Unable to start TGI with llama3-70b
System Info
We are using the official TGI docker image, versions 1.4.4 and 2.0.1 (tried with both) The model is https://huggingface.co/meta-llama/Meta-Llama-3-70B-Instruct
Running on Google GKE with 4 vCPU, 64 GB RAM and 2 L4 GPUs. I have tried running with eetq quantization and not quantization at all.

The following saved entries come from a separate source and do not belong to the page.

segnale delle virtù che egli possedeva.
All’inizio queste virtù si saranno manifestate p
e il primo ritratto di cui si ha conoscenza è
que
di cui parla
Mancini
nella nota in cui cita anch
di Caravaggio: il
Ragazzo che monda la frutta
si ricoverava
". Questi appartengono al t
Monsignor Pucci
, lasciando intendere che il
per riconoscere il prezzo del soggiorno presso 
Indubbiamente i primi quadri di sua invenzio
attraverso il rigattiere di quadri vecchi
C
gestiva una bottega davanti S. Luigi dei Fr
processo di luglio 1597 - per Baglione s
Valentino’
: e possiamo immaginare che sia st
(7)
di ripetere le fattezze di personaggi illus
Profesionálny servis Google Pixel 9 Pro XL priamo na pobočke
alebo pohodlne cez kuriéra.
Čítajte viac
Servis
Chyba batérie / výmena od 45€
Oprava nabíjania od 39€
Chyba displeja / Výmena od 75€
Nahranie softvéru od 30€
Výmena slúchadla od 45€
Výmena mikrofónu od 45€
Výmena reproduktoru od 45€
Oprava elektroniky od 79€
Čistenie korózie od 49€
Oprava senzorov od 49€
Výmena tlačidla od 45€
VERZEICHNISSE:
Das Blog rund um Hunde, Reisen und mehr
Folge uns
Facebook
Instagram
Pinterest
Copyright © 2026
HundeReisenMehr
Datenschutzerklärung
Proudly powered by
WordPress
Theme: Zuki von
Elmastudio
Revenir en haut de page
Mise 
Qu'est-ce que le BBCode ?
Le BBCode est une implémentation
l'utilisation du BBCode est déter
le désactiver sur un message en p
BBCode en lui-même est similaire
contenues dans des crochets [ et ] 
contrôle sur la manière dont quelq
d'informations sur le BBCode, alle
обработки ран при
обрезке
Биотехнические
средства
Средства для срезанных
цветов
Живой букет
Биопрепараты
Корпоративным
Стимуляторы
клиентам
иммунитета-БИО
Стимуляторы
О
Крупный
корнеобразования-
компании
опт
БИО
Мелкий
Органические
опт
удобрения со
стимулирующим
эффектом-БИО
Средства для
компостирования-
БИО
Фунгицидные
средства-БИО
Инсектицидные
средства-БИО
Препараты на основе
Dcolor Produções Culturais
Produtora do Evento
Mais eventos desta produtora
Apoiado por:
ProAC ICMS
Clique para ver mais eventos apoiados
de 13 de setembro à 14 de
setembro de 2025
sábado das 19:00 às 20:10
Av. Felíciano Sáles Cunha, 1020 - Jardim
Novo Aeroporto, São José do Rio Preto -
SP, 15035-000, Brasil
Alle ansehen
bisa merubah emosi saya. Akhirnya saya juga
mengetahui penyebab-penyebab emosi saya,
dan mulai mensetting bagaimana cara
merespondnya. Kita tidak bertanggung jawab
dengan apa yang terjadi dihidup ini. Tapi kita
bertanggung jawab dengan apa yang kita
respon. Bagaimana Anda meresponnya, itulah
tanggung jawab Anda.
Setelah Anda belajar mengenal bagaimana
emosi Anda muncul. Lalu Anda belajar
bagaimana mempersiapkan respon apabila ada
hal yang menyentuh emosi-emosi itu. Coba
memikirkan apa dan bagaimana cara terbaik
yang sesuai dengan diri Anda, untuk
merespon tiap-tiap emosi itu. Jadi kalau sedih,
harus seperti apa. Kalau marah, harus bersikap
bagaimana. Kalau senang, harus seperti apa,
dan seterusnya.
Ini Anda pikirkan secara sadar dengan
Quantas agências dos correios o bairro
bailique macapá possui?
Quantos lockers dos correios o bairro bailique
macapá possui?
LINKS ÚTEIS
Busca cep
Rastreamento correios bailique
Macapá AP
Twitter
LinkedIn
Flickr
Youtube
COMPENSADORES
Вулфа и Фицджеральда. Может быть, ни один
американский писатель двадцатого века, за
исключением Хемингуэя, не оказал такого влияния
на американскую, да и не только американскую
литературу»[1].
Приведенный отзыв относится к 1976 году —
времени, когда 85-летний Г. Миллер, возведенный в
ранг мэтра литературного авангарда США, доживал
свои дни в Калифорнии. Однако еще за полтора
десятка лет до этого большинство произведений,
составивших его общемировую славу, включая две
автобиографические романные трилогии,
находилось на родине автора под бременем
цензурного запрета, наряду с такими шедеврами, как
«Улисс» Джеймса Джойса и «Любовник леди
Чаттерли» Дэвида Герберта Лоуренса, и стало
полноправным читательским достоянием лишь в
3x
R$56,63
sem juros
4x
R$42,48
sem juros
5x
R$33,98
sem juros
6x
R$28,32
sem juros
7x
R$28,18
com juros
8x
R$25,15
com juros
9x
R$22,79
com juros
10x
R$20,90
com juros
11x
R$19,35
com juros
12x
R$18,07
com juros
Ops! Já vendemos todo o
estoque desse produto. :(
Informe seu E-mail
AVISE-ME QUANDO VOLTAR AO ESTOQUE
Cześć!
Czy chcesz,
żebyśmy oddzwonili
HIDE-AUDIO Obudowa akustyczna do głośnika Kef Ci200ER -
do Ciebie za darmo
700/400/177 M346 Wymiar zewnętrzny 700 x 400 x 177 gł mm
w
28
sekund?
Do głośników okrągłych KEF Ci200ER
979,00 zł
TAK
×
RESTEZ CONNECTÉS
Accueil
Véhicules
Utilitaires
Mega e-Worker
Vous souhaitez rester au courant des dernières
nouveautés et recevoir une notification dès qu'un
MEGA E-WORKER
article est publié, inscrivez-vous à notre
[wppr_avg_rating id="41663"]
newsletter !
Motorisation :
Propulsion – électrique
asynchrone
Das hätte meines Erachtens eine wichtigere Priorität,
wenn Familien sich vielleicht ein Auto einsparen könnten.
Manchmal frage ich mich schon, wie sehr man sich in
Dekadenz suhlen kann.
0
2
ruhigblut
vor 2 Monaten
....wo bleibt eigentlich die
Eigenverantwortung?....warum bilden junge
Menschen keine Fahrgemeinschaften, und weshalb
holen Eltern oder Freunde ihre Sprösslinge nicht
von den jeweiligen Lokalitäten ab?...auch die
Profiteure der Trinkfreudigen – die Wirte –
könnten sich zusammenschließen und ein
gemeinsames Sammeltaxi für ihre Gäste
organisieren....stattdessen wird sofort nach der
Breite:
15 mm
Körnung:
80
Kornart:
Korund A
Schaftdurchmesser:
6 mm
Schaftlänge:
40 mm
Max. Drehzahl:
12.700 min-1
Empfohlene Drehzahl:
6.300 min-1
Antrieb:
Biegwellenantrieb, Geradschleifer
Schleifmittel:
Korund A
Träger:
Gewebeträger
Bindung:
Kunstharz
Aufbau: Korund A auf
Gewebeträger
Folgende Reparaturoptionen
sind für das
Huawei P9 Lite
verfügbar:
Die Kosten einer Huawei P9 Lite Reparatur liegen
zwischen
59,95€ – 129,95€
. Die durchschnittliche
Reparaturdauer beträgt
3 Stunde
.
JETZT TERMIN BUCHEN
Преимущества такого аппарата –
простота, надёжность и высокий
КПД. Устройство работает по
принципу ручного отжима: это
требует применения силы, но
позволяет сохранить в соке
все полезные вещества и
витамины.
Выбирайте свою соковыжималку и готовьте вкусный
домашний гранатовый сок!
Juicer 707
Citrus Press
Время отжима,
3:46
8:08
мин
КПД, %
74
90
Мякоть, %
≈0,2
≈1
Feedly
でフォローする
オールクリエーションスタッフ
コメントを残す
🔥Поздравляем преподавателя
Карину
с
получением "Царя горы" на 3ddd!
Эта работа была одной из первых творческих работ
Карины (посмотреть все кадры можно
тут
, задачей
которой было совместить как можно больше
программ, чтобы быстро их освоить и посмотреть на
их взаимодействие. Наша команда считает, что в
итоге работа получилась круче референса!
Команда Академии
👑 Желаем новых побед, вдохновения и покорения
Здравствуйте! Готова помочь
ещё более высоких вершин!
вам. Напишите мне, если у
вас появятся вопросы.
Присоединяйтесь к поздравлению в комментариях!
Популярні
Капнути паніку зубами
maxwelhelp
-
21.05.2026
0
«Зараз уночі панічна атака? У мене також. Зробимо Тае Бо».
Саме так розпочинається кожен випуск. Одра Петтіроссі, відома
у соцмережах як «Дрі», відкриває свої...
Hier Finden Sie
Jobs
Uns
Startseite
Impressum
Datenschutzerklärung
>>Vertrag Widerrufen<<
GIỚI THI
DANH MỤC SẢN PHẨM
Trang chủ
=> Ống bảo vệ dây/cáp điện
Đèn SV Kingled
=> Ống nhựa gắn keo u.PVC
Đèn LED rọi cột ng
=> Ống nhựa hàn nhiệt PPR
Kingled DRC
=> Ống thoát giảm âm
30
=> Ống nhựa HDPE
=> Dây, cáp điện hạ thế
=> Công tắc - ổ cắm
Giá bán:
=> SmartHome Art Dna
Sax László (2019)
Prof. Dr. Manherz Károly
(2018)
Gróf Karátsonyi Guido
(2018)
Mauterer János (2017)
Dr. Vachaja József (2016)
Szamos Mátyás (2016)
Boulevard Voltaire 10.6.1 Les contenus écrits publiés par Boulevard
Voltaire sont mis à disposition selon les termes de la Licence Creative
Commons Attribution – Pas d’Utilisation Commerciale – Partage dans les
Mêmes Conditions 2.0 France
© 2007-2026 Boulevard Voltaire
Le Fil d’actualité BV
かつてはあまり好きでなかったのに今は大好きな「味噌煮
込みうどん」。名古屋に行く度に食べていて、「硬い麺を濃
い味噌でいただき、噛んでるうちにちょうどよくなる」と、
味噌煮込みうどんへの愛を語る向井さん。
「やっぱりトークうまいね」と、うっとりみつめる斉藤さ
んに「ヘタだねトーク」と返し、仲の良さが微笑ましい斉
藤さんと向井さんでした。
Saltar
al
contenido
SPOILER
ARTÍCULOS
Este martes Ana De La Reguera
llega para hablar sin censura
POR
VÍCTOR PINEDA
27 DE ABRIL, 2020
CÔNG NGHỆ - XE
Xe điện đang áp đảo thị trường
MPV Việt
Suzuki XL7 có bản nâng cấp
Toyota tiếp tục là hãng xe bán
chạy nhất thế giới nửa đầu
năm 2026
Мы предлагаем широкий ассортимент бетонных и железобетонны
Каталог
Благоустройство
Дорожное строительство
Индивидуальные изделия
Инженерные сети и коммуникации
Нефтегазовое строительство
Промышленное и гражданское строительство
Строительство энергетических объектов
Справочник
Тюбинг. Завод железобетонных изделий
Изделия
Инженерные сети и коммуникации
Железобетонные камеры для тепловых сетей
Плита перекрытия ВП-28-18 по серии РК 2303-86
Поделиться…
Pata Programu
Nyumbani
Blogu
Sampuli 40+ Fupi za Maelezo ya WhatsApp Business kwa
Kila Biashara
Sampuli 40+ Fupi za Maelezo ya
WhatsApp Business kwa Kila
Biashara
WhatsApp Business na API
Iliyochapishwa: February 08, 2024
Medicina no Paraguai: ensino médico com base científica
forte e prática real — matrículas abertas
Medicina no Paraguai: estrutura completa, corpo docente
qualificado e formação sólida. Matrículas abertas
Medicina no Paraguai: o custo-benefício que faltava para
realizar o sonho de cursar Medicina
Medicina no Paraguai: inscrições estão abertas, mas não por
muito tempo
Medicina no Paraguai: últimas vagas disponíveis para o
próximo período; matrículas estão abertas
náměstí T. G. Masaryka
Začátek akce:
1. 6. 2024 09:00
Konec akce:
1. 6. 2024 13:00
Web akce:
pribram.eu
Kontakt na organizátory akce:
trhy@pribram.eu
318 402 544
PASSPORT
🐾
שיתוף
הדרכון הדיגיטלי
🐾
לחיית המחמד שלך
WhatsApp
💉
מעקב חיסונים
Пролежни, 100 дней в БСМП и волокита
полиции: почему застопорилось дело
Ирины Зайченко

These are the env variables:
- name: MODEL_ID
value: meta-llama/Meta-Llama-3-70B-Instruct
- name: JSON_OUTPUT
value: 'true'
- name: MAX_TOTAL_TOKENS
value: '4096'
- name: MAX_INPUT_LENGTH
value: '2048'
- name: NUM_SHARD
value: '2'
Information
- [X] Docker
- [ ] The CLI directly
Tasks
- [X] An officially supported command
- [ ] My own modifications
Reproduction
- I just start the pod with the official TGI image and the mentioned model
- After successfully downloading the model, TGI just continues outputting all the time
{"timestamp":"2024-04-25T09:28:16.112934Z","level":"INFO","fields":{"message":"Waiting for shard to be ready..."},"target":"text_generation_launcher","span":{"rank":0,"name":"shard-manager"},"spans":[{"rank":0,"name":"shard-manager"}]}
{"timestamp":"2024-04-25T09:28:16.300343Z","level":"INFO","fields":{"message":"Waiting for shard to be ready..."},"target":"text_generation_launcher","span":{"rank":1,"name":"shard-manager"},"spans":[{"rank":1,"name":"shard-manager"}]}
Expected behavior
I expect the server to start up, as all the other models work in our environment
Update: it seems to be loading with 4 L4 GPUs and bitsandbytes quantization, but it takes like 2h of waiting (printing the "Waiting for shard to be ready..." message). What's happening in this time and is there any way to speed it up?
This issue is stale because it has been open 30 days with no activity. Remove stale label or comment or this will be closed in 5 days.